● Assignment: Convert the lines of the records below into a JSON list of strings, one string per line, skipping blank lines and leaving out the pictures.

● The input:
"""

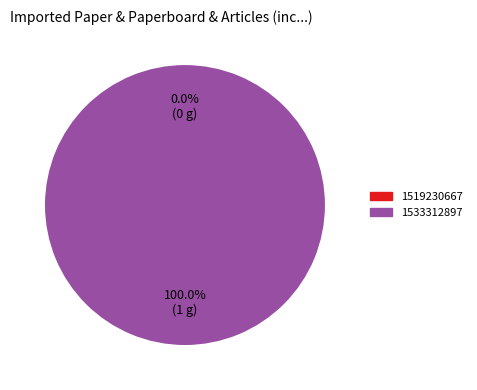

What is the largest slice in the pie chart?

1533312897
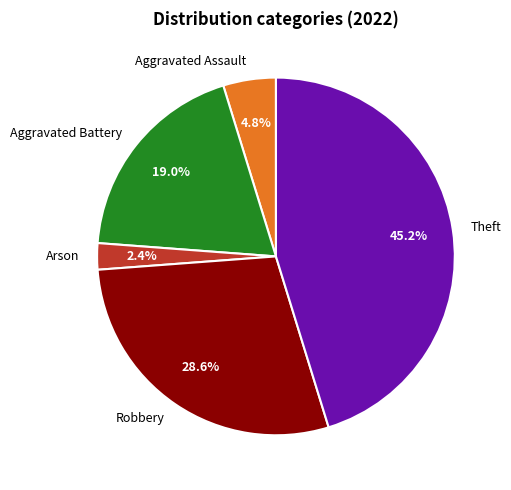

Which category has the smallest portion of the pie?

Arson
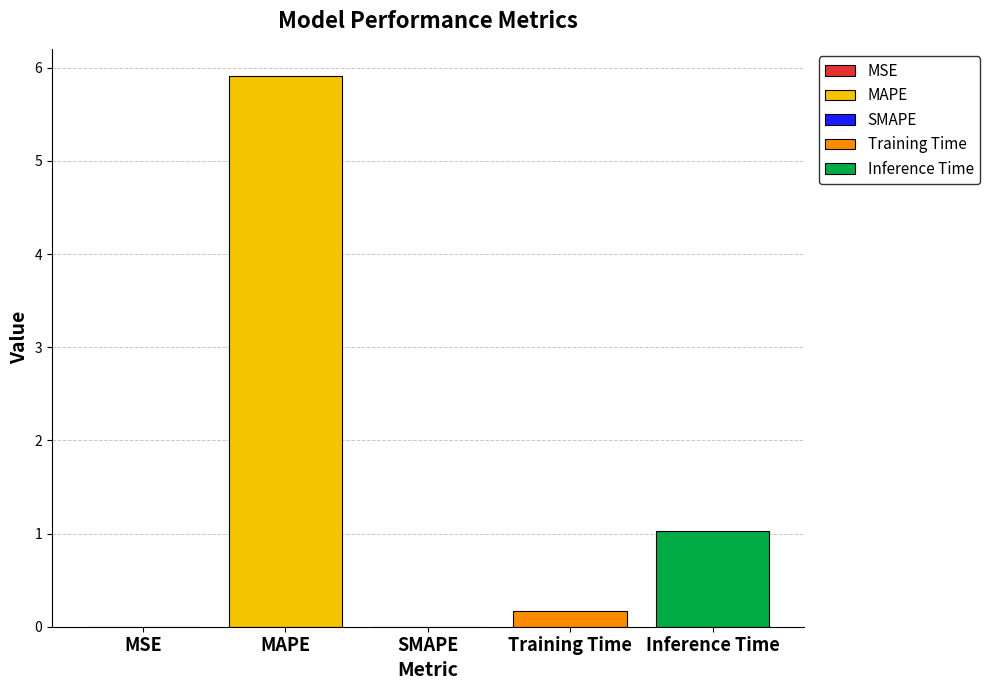

How many data points does each series have?

5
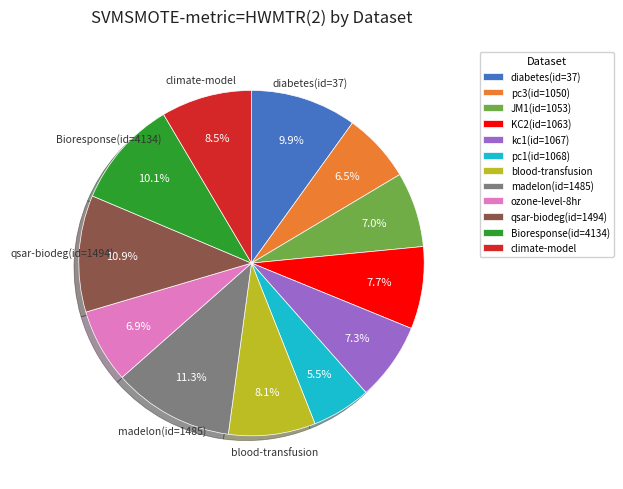

To the nearest percent, what percentage of the pie is kc1(id=1067)?

7%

"""

● Solution for this exercise:
[
  "What is the largest slice in the pie chart?",
  "1533312897",
  "Which category has the smallest portion of the pie?",
  "Arson",
  "How many data points does each series have?",
  "5",
  "To the nearest percent, what percentage of the pie is kc1(id=1067)?",
  "7%"
]